• Written task: Check the records below line by line, and report how many lines include the string "assign". No other words are needed.

• Input material:
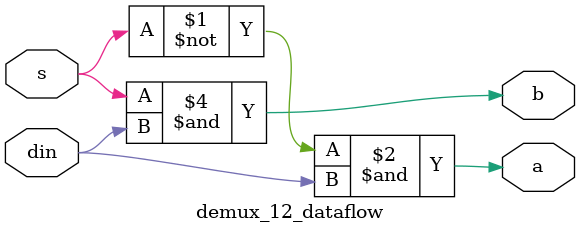
<source format=v>
module demux_12_dataflow (a, b, s, din);

output a, b;
input s, din;

wire out1, out2;

assign out1 = ~(~s & din);
assign out2 = ~(s & din);

assign a = ~(out1 & out1);
assign b = ~(out2 & out2);

endmodule
</source>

• Exercise solution: 4